Hi All,
Well the bulk of the data for my Master’s thesis is now officially collected and I am back at my desk, for a few weeks at least. Classes are now in full swing, the campus is bustling, and the fall weather definitely makes sitting at your desk a little easier than it was over the summer. But all the same, as a field ecologist, I’ll take any excuse to get out of town and into the bush; so looks as if I’ll be back to the field for a quick trip later this October (hence the almost in the title).
Since April, I have made regular trips to my field site and over these past 6 months I have collected, what feels like, a whole lot of data. Over the summer I tried to keep on top of data entry because, as I learned during an undergraduate field assistant position, leaving it all to the end is really cumbrous. Although the data I have left to enter is a nice easy task to ease me back into spending every day at my desk, I feel an excited anxiousness when I think about how all this data has to be analyzed.

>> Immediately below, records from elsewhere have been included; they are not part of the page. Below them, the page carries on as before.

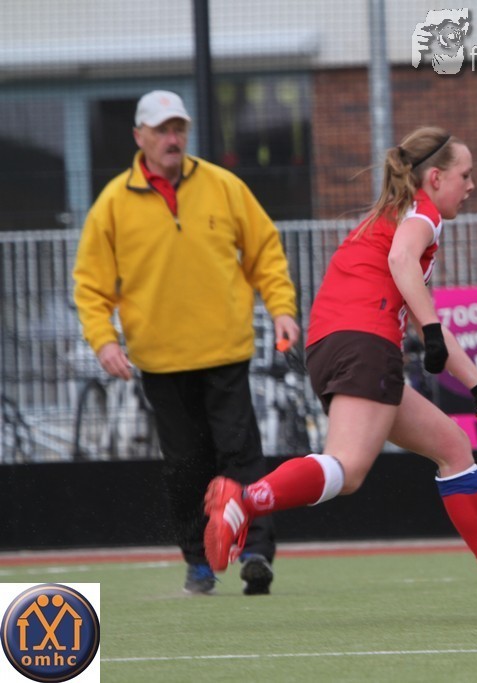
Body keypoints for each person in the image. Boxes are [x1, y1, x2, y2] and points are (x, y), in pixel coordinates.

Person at [201, 126, 477, 617]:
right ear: (435, 178)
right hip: (366, 343)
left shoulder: (388, 218)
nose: (471, 185)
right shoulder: (421, 214)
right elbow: (403, 264)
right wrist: (430, 330)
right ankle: (244, 501)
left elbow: (415, 296)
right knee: (348, 468)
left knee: (452, 446)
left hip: (333, 347)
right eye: (465, 175)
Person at [73, 90, 300, 597]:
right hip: (160, 361)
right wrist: (104, 342)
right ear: (139, 137)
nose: (172, 138)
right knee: (185, 468)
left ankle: (256, 553)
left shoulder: (224, 186)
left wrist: (282, 309)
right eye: (161, 130)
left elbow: (265, 251)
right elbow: (90, 285)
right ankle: (199, 562)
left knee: (241, 455)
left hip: (226, 352)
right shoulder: (112, 204)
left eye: (178, 128)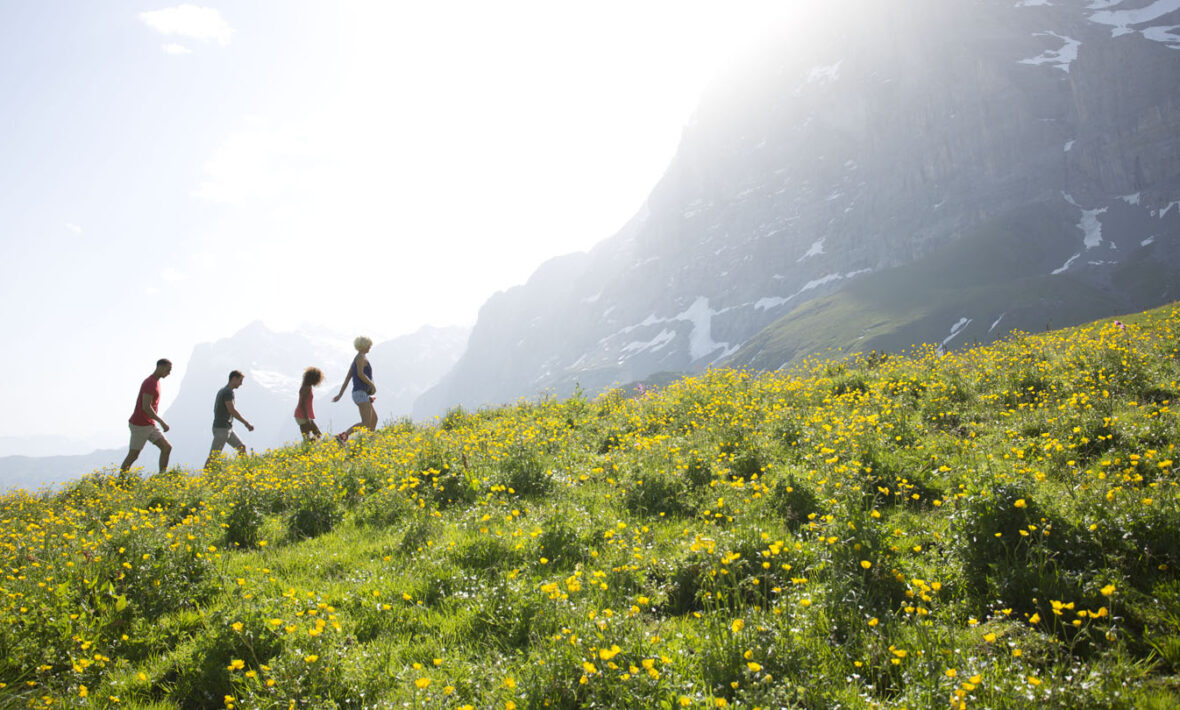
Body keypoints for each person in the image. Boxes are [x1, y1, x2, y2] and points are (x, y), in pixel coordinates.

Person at [120, 358, 173, 475]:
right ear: (160, 367)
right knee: (133, 455)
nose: (169, 373)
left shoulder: (156, 382)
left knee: (166, 448)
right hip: (139, 424)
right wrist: (162, 422)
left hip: (149, 424)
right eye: (168, 370)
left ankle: (161, 478)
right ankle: (120, 481)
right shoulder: (150, 383)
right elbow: (146, 407)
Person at [204, 370, 255, 468]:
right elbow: (231, 410)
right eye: (240, 381)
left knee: (241, 447)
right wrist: (246, 423)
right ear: (234, 379)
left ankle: (247, 470)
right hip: (221, 429)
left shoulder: (223, 390)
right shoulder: (228, 393)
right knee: (214, 456)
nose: (241, 384)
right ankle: (204, 478)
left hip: (226, 428)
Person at [332, 336, 376, 442]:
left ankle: (370, 440)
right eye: (369, 345)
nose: (370, 347)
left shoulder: (356, 359)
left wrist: (340, 394)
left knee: (374, 418)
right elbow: (360, 374)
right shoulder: (361, 357)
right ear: (363, 346)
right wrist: (372, 385)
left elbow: (348, 378)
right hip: (361, 393)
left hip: (360, 393)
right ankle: (343, 436)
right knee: (365, 422)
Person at [295, 366, 324, 440]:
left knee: (317, 435)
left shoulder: (307, 386)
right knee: (310, 437)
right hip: (302, 416)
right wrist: (307, 418)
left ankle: (310, 448)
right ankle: (308, 449)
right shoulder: (306, 388)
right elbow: (303, 404)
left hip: (304, 415)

Being a Masters student, I haven’t had much practice working with large portions of data. Sure, during my undergrad I had lab assignments and used open-source data to answer questions. And sure, I held summer field assistant positions where I successfully collected mass amounts of data. And sure, I completed a self-directed study during my undergrad that required data processing and analysis. But this time things feel different, and rightly so. First of all, I feel much more connected to the data and have invested a lot more of myself into it. Of course, I had lots of advice from my supervisor, problem solved with my field partner, and had help from our field assistant (very very appreciative!!), but for the most part, this data is the result of my decisions and reflect what I thought were important explanatory variables, and my decisions on how to collect the measurements. I have a lot emotionally invested in this data; it feels very different when collecting data for yourself than it does for others. I am proud of the work that has been accomplished thus far and want to be equally proud of my work that’s to come. Secondly, this is the first time I am working with a data set that is comprised of multiple experimental and observational results. I am writing my thesis as a manuscript style, so that means I am required to have two chapters, aka two different stories, from my data. All my data relate to the overarching question “what role do non-climatic factors play in constraining or promoting early-life stage establishment and survival of boreal conifers at alpine treeline in Central Newfoundland” but what are the two stories that will fit with that question going to be? Over the next few weeks, decisions regarding what data compliments each other and what statistical analyses need to be done to find the ‘plot’ of these stories, needs to be made. It’s all very exciting and simultaneously overwhelming because I know the next few months will be filled with a lot of firsts.
Let’s bring it on!
~Anna
Conducting a vegetation composition survey in the St. John Highlands. Can you spot the lone caribou foraging in the distance?